1

I am building a C++ open addressing Hash Table. It consists of an array of:

struct KeyValue {
    K key;
    V value;
}

with the type Key having two special elements: empty and tombstone. The first one is used to note that the slot is free, and the second one is used to note that the slot has been used but later deleted (it is necessary for probing).

The main challenge is to design an efficient API for this structure. I want to minimize the number of times a key is hashed and a slot is looked for.

So far, I have the following API which I find unsafe:

// Return the slot index if the key is in the table
// or a slot index where I can construct the KeyValue
// if the key is not here (or -1 if there is no slot
// available and the insertion of such a key would
// need to grow the hash table)
int search(const K& key)

// Tells if the slot is empy (or if i == -1)
bool empty(int i)

// Construct a KeyValue in the HashTable in the slot i
// which has been found by search. The i might be changed
// if the table needs to grow.
void insert(const K& key, const V& value, int& i)

// Accessors for a slot i which is occupied
const V& value(int i);

Note that the table also have classic functions such as

void insert(const K& key, const V& value)

which computes the hash, search for a slot, and insert the pair into the table. But I want to concentrate here on the interface that allows a programmer to make a very efficient use of the table.

For instance, here is a function that return the value of f(key) if it has never been computed or give back its value from a HashTable if is has already been computed.

const V& compute(const K& key, HashTable<K, V>& table) {
    int i = table.search(key);
    if (table.empty(i)) {
        table.insert(key, f(key), i);
    }
    return table.value(i);
 }

I am not completely keen on the interface for this HashTable as the method insert(const K&, const V&, int&) feels really unsafe to me.

Do you have any suggestion for a better API?
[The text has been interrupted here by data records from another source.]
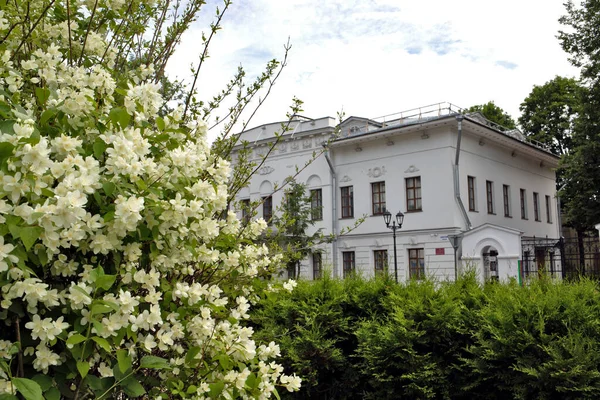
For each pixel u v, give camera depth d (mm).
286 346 5379
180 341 2516
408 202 24922
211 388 2246
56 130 2051
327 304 5617
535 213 31094
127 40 3080
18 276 1705
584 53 24422
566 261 21094
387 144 25625
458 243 22797
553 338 4359
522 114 38781
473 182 25359
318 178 27297
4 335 1943
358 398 5398
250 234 3398
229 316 2693
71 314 1918
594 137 24172
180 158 2307
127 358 1854
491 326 4535
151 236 2193
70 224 1736
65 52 2668
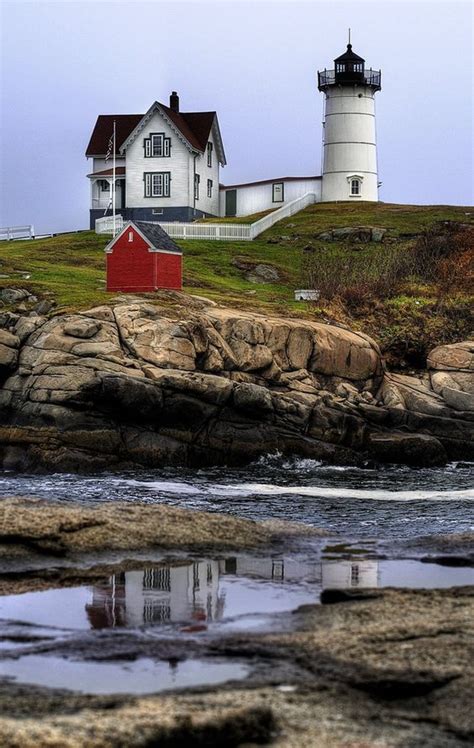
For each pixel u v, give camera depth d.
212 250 68.62
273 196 86.12
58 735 9.34
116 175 82.75
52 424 38.25
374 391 45.72
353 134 83.94
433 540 22.27
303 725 10.23
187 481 35.53
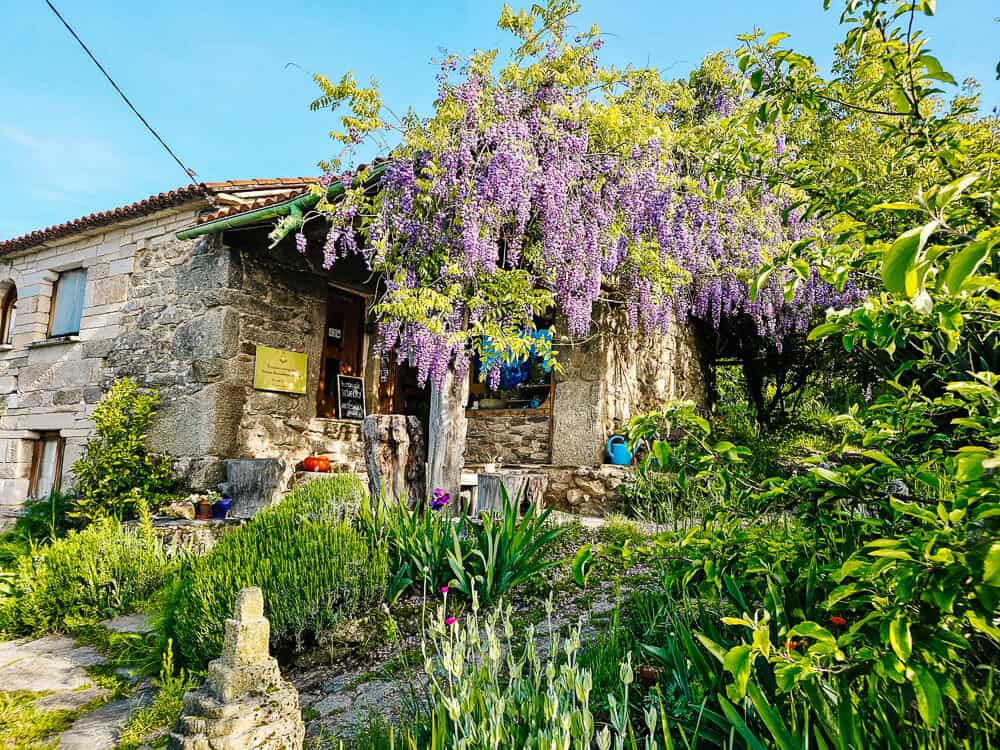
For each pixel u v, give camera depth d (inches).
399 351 216.7
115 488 286.8
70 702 148.7
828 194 102.4
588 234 224.2
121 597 210.7
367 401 363.6
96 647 185.0
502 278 218.4
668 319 320.8
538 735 78.7
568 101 214.8
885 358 121.1
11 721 136.9
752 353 450.0
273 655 157.1
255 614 112.5
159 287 321.1
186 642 152.9
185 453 292.4
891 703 72.9
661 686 99.0
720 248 266.8
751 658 60.4
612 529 206.5
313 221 276.7
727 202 256.7
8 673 166.7
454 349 224.1
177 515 268.4
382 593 169.0
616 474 281.9
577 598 158.4
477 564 174.4
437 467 218.7
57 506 306.8
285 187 322.3
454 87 200.2
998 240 41.2
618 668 103.2
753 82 98.3
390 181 205.9
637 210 230.7
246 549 167.3
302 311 324.5
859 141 192.1
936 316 65.6
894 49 84.7
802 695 77.5
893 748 66.7
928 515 56.3
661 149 234.4
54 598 206.2
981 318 68.1
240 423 293.9
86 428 341.1
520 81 208.7
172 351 307.6
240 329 297.0
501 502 231.9
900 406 82.1
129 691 152.4
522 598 165.2
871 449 80.5
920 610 57.7
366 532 187.2
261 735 103.2
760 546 82.7
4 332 412.8
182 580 177.8
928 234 39.4
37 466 376.5
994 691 73.6
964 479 52.3
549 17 205.2
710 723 86.4
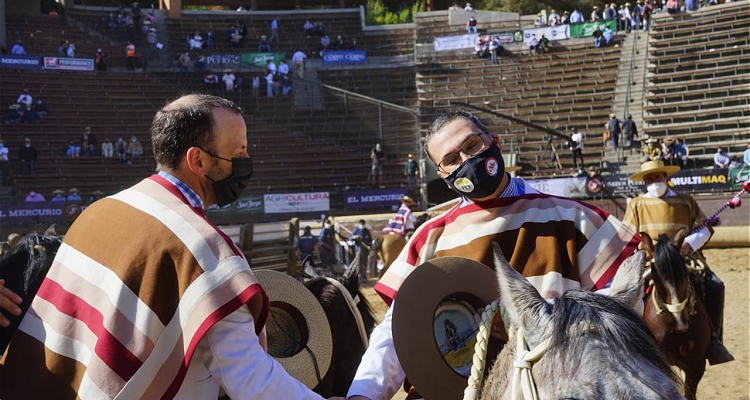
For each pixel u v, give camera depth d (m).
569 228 2.85
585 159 27.75
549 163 27.64
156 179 2.54
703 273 6.15
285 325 3.70
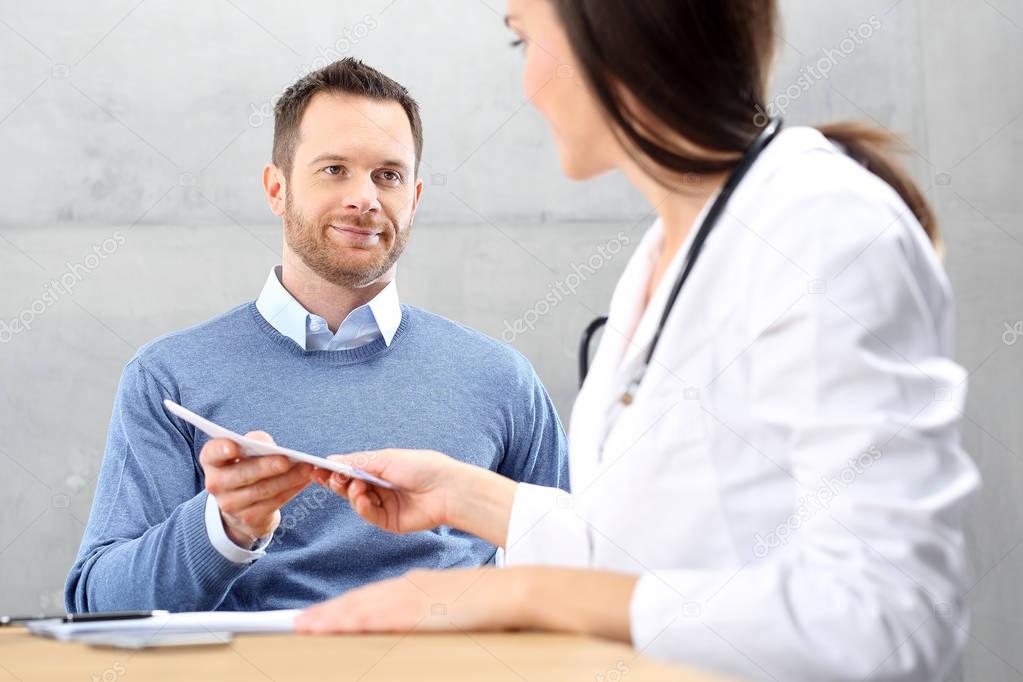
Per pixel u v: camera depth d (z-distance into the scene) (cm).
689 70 87
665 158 91
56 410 289
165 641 73
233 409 192
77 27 298
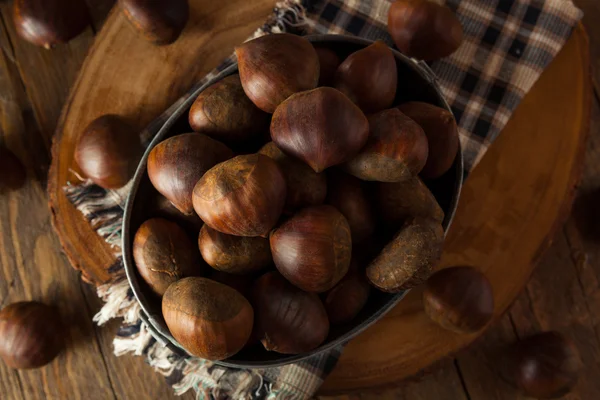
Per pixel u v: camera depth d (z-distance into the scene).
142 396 0.45
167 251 0.33
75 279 0.45
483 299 0.39
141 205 0.34
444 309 0.39
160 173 0.32
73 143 0.41
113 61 0.41
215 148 0.32
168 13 0.39
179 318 0.31
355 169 0.32
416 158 0.31
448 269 0.39
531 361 0.42
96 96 0.41
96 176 0.39
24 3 0.41
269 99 0.33
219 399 0.40
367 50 0.33
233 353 0.32
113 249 0.41
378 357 0.41
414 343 0.41
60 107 0.45
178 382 0.41
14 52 0.45
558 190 0.41
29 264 0.45
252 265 0.33
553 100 0.41
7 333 0.42
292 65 0.32
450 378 0.45
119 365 0.45
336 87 0.34
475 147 0.41
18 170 0.44
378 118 0.32
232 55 0.41
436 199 0.35
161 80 0.41
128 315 0.40
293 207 0.32
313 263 0.31
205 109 0.33
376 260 0.32
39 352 0.42
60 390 0.45
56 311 0.44
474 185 0.41
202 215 0.31
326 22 0.41
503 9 0.41
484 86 0.41
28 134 0.45
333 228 0.31
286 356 0.33
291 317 0.32
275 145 0.32
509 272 0.41
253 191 0.30
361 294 0.33
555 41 0.41
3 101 0.45
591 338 0.45
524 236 0.41
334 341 0.33
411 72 0.35
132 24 0.39
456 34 0.38
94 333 0.45
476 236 0.41
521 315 0.45
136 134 0.40
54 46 0.44
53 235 0.45
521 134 0.41
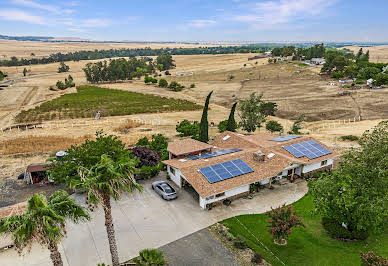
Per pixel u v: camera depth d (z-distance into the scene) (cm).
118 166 1514
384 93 8856
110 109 8375
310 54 18450
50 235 1181
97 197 1423
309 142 3612
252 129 4878
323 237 2200
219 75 16838
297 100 9225
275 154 3145
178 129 5278
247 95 10775
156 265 1554
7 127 6031
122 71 17150
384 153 1945
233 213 2533
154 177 3303
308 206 2655
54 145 4588
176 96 11688
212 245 2088
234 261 1920
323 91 10231
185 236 2194
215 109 8781
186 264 1884
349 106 7831
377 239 2150
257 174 2850
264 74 15400
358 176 1970
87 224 2344
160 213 2514
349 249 2045
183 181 2998
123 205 2650
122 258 1945
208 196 2450
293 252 2025
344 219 2073
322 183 2136
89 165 2400
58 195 1331
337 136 5159
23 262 1914
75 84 16112
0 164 3747
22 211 2198
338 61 12769
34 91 12481
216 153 3309
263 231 2275
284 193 2919
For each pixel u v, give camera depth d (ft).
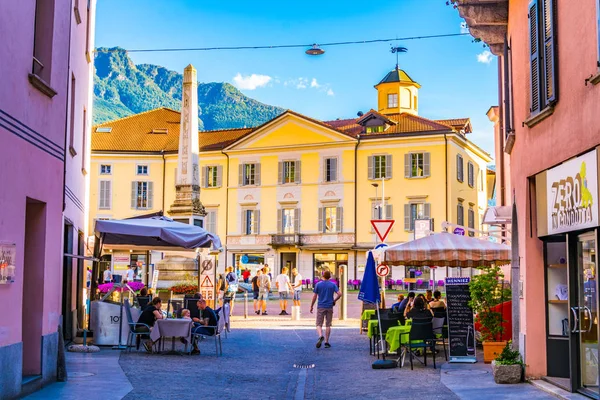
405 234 203.21
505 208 55.21
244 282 178.50
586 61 30.68
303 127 215.31
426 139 201.98
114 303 59.98
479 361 51.11
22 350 36.06
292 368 49.98
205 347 62.03
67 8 42.96
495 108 82.23
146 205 228.84
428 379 43.52
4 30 32.53
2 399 32.45
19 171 34.63
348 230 208.74
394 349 49.39
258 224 220.43
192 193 94.27
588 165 30.68
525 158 40.78
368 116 209.97
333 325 87.20
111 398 35.99
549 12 35.63
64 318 60.95
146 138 234.17
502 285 52.21
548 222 36.91
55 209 40.50
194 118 95.25
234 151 224.12
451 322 50.67
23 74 35.17
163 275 93.50
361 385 42.39
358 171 208.95
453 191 200.95
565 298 39.14
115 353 55.47
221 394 38.96
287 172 217.97
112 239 69.62
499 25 49.88
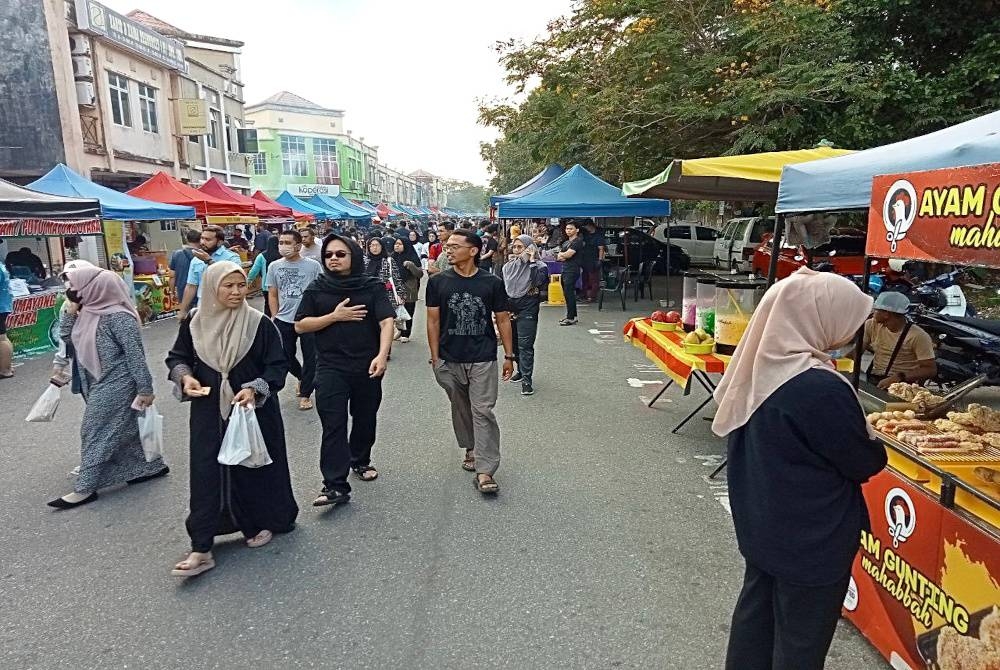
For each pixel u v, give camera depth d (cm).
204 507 361
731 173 610
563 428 612
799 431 197
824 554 200
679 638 303
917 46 1304
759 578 225
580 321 1251
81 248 1731
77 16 1803
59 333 475
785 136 1180
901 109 1159
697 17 1356
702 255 2258
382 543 395
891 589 273
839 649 290
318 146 5888
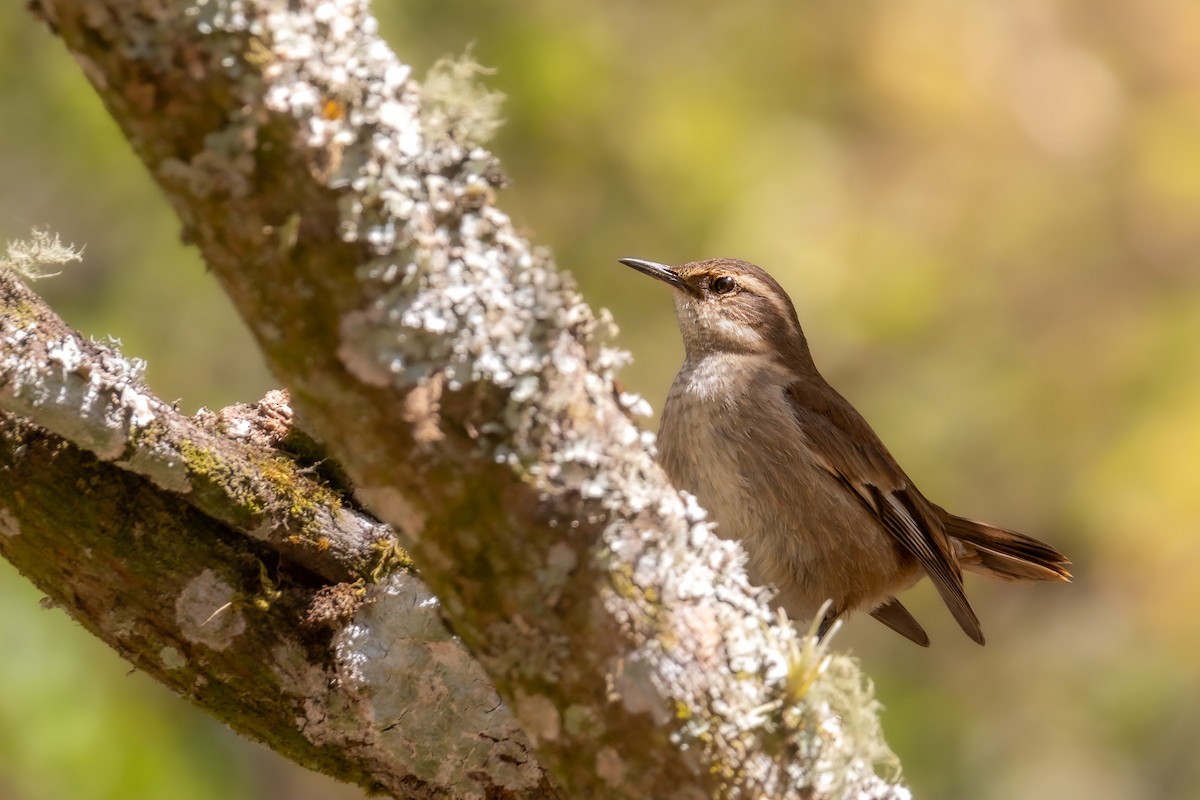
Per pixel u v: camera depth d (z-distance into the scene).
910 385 18.38
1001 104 20.11
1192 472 17.75
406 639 6.17
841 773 5.08
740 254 17.20
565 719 4.79
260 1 4.17
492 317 4.53
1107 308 19.58
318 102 4.25
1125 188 20.20
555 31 16.88
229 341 15.73
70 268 15.59
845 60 19.45
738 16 18.78
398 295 4.41
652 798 4.82
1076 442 18.70
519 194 16.80
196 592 6.12
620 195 17.02
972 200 19.56
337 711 6.22
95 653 12.20
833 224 18.16
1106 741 16.98
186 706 12.42
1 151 15.52
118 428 5.84
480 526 4.59
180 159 4.23
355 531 6.30
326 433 4.62
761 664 5.01
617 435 4.79
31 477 5.91
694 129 17.41
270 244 4.32
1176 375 18.78
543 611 4.68
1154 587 17.73
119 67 4.11
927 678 17.39
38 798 11.47
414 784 6.36
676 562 4.88
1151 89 20.83
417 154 4.50
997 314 19.16
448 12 16.59
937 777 16.20
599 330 4.85
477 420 4.51
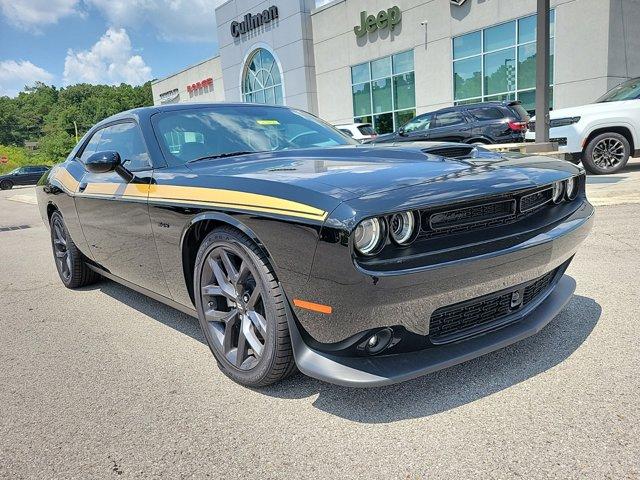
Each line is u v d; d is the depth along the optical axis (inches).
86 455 78.0
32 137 4874.5
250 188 85.3
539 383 88.6
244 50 1061.1
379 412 83.9
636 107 347.3
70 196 147.5
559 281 111.7
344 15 844.0
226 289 95.0
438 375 94.0
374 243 71.7
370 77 828.0
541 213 93.6
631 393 83.4
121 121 136.7
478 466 68.8
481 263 76.8
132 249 119.6
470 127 464.1
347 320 73.7
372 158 99.2
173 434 82.0
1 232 359.9
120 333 130.0
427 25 721.6
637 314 115.1
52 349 122.3
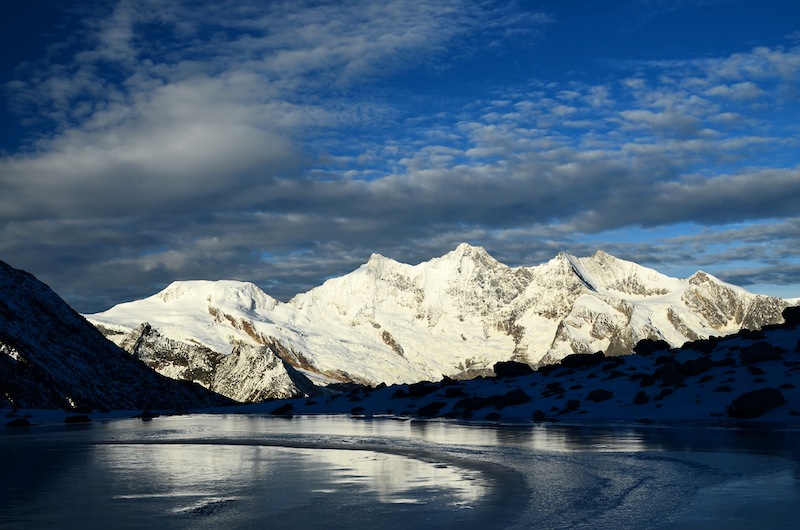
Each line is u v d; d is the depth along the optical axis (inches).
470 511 1275.8
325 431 3412.9
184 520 1243.8
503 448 2345.0
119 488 1604.3
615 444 2346.2
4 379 5526.6
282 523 1208.8
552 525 1145.4
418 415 4741.6
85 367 6786.4
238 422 4537.4
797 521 1130.0
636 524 1137.4
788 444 2150.6
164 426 4106.8
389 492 1502.2
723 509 1229.1
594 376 4665.4
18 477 1803.6
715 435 2488.9
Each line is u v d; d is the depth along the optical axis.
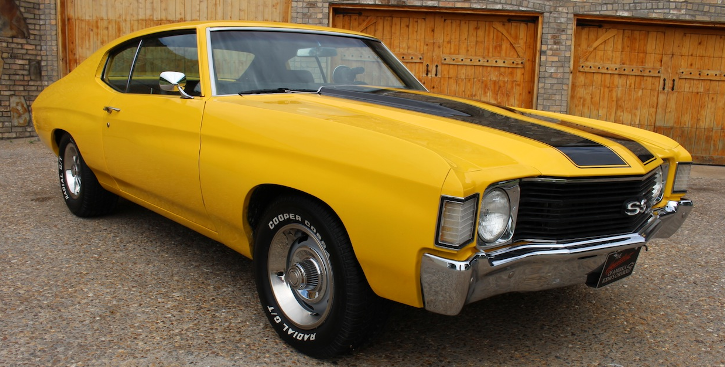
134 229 4.66
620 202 2.70
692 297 3.73
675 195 3.23
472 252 2.27
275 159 2.76
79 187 4.75
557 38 10.02
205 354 2.76
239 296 3.45
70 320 3.05
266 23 3.90
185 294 3.45
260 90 3.46
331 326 2.62
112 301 3.31
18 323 3.00
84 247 4.20
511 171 2.37
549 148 2.63
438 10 9.98
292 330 2.82
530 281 2.50
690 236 5.20
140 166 3.74
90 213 4.81
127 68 4.20
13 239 4.32
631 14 9.98
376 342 2.95
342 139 2.55
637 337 3.13
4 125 10.07
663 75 10.31
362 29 10.20
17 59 10.09
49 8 10.23
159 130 3.52
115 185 4.28
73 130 4.51
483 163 2.35
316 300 2.74
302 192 2.74
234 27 3.69
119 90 4.20
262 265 2.95
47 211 5.11
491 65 10.27
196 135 3.23
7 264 3.81
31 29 10.20
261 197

PS: The talk "Performance with algorithms, efficiency with data structures" by Chandler Carruth, especially after 23:50 is really nice to understand the problems with std::unordered_map

Dev2017
  • 857
  • 9
  • 31
InsideLoop
  • 6,063
  • 2
  • 28
  • 55
  • 1
    What is your goal? Performance? Memory usage? In any case, can you elaborate on why `std::unordered_map` is not sufficient? – selbie Dec 27 '16 at 10:17
  • The goal is to get a perfomant HashTable. One of the problem with std::unordered_map is that solves collision with linked list which is bad for a performance point of view. Also, try to write "compute" with a std::unordered_map. – InsideLoop Dec 27 '16 at 10:21
  • Got it. I'm also confused why you want to expose the "slot index" back to the caller who inserts. Because the whole point of a hash table is that you can insert something by "key" and look it up later by "key". If you are going to return a slot index to the caller that he maintains for subsequent lookup, then your implementation might as well just be a flat array with an incremental index. But I think what you would really want is to just expose three methods: `void Insert(k,v)`, `void Remove(k)`, and `v Lookup(k)`. – selbie Dec 27 '16 at 10:33
  • Also, I wrote my own hash table class a few years ago with the goal to never allocate memory after the instance was constructed. Because on the server side, memory allocations were hurting performance. You are welcome to reference it or use it. [It's here on GitHub](https://github.com/jselbie/stunserver/blob/master/common/fasthash.h) with [unit tests](https://github.com/jselbie/stunserver/blob/master/testcode/testfasthash.cpp) – selbie Dec 27 '16 at 10:41
  • selbie: You need to return the i if you want to write a "compute" function which hash the key only once. Obviously, the regular usage of an hash table would be to ask for the value later and do it through the hash function. Thanks for your reference on github. – InsideLoop Dec 27 '16 at 10:50
  • why does the method insert() feel unsafe?? you can call it by other name or signature, but eventually key and value will have to be provided to container – basav Dec 27 '16 at 11:00
  • @basav: It uses the index i coming from a previous function. If you use it with the wrong index, you mess up completely your hash table. – InsideLoop Dec 27 '16 at 11:01
  • ok, i was looking at the other signature(below), slots should not be exposed to the end user. – basav Dec 27 '16 at 11:03
  • infact, keep the same api as stl unorderd_map has, just switch collision handling strategy to double hashing, if that is the intended end result – basav Dec 27 '16 at 11:04
  • @basav: Yes it would be better not to expose slots to theend user. But I can't find another way if I want to write "compute" without hashing the key twice. – InsideLoop Dec 27 '16 at 11:04
  • @basav: How do you write "compute" with std::unordered_map without hashing the key twice ? – InsideLoop Dec 27 '16 at 11:05
  • how about using linear probing and monitoring loadfactor so that sufficient buckets are available?? this is just a suggestion, but there are other ways to avoid double hash, and gets pretty convoluted – basav Dec 27 '16 at 11:18
  • basav: I use quadratic probing (but one could also use linear probing). You need to be able to grow the table because if you keep calling i = search(key), and insert(key, value, i) there will be a time when the table is full if you don't allow it to grow. – InsideLoop Dec 27 '16 at 11:21
  • closing a question if you problem is solved is always a good idea :) – Dev2017 Mar 12 '17 at 10:11

2 Answers2

3

I think you should try super fast hashing functions.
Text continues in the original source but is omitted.